This month presents several opportunities to see live concerts and classic photos of historic ones.
Adventurous music fans should be aware of the Aratani World Series. This collaboration between Japanese American Cultural and Community Center (JACCC) and the Foundation for World Arts (World Festival of Sacred Music) offers a lineup of unique concerts between now and June 3 at the JACCC (244 S. San Pedro St., L.A.; www.festivalofsacredmusic.org). On March 11, the series hosts the African Guitar Summit, a quintet of acclaimed musicians featuring Guinean guitarist Alpha YaYa Diallo and bass and balafon player Naby Camara, Ghanaian drummer Kofi Ackah and Malagasy guitarists Donné Roberts and Madagascar Slim.
Other Aratani shows include a night of Myanmar music April 1 with the world-renowned Kyaw Kyaw Naing playing the intricate Pat Waing drums, an Indian dance concert from the Shakti Dance Company April 15, the Mansaku-No-Kai Kyogen Company’s classic Japanese theater performance May 6-7 and “Cambalache,” a unique collaboration between East L.A. and Veracruz artists June 3. Admission is $15-$35, and all shows start at 7 p.m. except the May 7 performance, which starts at 4 p.m.
African music can also be enjoyed at Caltech’s Beckman Auditorium (332 S. Michigan Ave., Pasadena; www.caltech.edu/calendar/public-events). At 8 p.m. March 10, Noura Mint Seymali, who has been called the best female artist in North Africa, plays music of Moorish griot. Admission is $25 adults, $10 children.
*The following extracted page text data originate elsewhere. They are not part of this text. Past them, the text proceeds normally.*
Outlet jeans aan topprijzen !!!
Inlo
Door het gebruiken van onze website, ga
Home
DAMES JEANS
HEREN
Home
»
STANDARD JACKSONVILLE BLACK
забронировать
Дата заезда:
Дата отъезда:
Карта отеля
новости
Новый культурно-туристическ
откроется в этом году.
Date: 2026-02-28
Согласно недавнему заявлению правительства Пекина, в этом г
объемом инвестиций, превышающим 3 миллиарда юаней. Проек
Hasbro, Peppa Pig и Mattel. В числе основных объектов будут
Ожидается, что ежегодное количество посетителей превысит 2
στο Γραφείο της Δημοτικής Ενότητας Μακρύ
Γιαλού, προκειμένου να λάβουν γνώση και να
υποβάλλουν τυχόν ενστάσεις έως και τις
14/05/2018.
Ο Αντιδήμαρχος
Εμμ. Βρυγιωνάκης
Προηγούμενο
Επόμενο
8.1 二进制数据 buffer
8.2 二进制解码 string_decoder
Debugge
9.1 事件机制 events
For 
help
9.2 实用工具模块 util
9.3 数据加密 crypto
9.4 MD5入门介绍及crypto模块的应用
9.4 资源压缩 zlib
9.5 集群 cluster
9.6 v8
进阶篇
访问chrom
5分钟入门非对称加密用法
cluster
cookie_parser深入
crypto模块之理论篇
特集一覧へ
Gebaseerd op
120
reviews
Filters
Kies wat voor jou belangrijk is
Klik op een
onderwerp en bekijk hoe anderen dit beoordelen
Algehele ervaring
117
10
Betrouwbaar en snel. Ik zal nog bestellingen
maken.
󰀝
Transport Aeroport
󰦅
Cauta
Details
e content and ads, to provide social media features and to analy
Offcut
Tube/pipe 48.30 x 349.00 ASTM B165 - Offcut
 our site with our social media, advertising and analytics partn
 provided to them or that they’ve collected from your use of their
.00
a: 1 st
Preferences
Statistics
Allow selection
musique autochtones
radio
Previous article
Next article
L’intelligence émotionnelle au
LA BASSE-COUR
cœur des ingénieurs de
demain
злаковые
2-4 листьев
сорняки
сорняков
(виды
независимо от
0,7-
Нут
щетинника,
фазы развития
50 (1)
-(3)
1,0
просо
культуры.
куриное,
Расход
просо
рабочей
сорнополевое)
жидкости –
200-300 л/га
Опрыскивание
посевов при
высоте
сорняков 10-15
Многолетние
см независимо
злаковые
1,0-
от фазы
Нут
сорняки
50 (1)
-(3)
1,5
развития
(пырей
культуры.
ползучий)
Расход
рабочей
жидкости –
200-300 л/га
The Grammy Museum (800 W. Olympic Blvd., L.A.; www.grammymuseum.org), meanwhile, offers a look back at the Summer of Love with its new exhibit “Jim Marshall’s 1967.” Marshall, one of rock’s preeminent photographers, lived in San Francisco during 1967 and captured that landmark year through his camera lens. This exhibit features his photos of such legendary musical acts as the Grateful Dead, Jefferson Airplane and Jimi Hendrix. This show, which runs from March 10-May 17, is a rockin’ way for parents and children to explore that extraordinary time in American cultural history. Admission: $12.95 adults, $10.85 ages 6-17.